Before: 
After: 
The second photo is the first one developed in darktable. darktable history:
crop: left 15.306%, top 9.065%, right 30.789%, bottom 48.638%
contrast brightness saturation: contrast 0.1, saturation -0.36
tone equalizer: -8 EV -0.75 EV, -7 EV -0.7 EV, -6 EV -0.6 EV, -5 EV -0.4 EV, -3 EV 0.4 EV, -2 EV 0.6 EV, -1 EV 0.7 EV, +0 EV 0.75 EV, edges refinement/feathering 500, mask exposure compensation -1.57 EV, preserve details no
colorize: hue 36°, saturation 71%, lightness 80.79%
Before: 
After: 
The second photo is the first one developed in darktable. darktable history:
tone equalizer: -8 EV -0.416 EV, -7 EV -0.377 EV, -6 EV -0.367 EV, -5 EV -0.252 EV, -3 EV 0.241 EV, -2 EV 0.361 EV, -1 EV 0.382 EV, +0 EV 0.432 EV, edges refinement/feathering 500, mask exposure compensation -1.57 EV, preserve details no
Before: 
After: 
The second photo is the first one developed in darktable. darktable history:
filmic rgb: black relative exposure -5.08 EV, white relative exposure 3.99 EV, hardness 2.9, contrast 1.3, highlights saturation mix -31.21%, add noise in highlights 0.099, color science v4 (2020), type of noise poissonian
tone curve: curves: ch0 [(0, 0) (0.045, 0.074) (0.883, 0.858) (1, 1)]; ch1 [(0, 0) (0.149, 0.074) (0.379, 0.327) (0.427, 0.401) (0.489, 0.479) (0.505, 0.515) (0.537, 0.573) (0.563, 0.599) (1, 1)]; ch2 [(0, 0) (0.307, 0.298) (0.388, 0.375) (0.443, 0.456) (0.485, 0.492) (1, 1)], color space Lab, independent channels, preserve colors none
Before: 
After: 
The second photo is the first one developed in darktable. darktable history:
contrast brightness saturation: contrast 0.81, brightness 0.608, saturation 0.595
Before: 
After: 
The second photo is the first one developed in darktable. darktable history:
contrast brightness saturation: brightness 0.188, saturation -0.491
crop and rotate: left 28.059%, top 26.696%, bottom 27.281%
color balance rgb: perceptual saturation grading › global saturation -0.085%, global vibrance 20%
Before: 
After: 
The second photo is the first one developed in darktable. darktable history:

▶ AIM
Please reproduce all of the lines above, character for character, with nothing changed.

▶ SOLUTION FOR THIS EXERCISE
Before: 
After: 
The second photo is the first one developed in darktable. darktable history:
crop: left 15.306%, top 9.065%, right 30.789%, bottom 48.638%
contrast brightness saturation: contrast 0.1, saturation -0.36
tone equalizer: -8 EV -0.75 EV, -7 EV -0.7 EV, -6 EV -0.6 EV, -5 EV -0.4 EV, -3 EV 0.4 EV, -2 EV 0.6 EV, -1 EV 0.7 EV, +0 EV 0.75 EV, edges refinement/feathering 500, mask exposure compensation -1.57 EV, preserve details no
colorize: hue 36°, saturation 71%, lightness 80.79%
Before: 
After: 
The second photo is the first one developed in darktable. darktable history:
tone equalizer: -8 EV -0.416 EV, -7 EV -0.377 EV, -6 EV -0.367 EV, -5 EV -0.252 EV, -3 EV 0.241 EV, -2 EV 0.361 EV, -1 EV 0.382 EV, +0 EV 0.432 EV, edges refinement/feathering 500, mask exposure compensation -1.57 EV, preserve details no
Before: 
After: 
The second photo is the first one developed in darktable. darktable history:
filmic rgb: black relative exposure -5.08 EV, white relative exposure 3.99 EV, hardness 2.9, contrast 1.3, highlights saturation mix -31.21%, add noise in highlights 0.099, color science v4 (2020), type of noise poissonian
tone curve: curves: ch0 [(0, 0) (0.045, 0.074) (0.883, 0.858) (1, 1)]; ch1 [(0, 0) (0.149, 0.074) (0.379, 0.327) (0.427, 0.401) (0.489, 0.479) (0.505, 0.515) (0.537, 0.573) (0.563, 0.599) (1, 1)]; ch2 [(0, 0) (0.307, 0.298) (0.388, 0.375) (0.443, 0.456) (0.485, 0.492) (1, 1)], color space Lab, independent channels, preserve colors none
Before: 
After: 
The second photo is the first one developed in darktable. darktable history:
contrast brightness saturation: contrast 0.81, brightness 0.608, saturation 0.595
Before: 
After: 
The second photo is the first one developed in darktable. darktable history:
contrast brightness saturation: brightness 0.188, saturation -0.491
crop and rotate: left 28.059%, top 26.696%, bottom 27.281%
color balance rgb: perceptual saturation grading › global saturation -0.085%, global vibrance 20%
Before: 
After: 
The second photo is the first one developed in darktable. darktable history:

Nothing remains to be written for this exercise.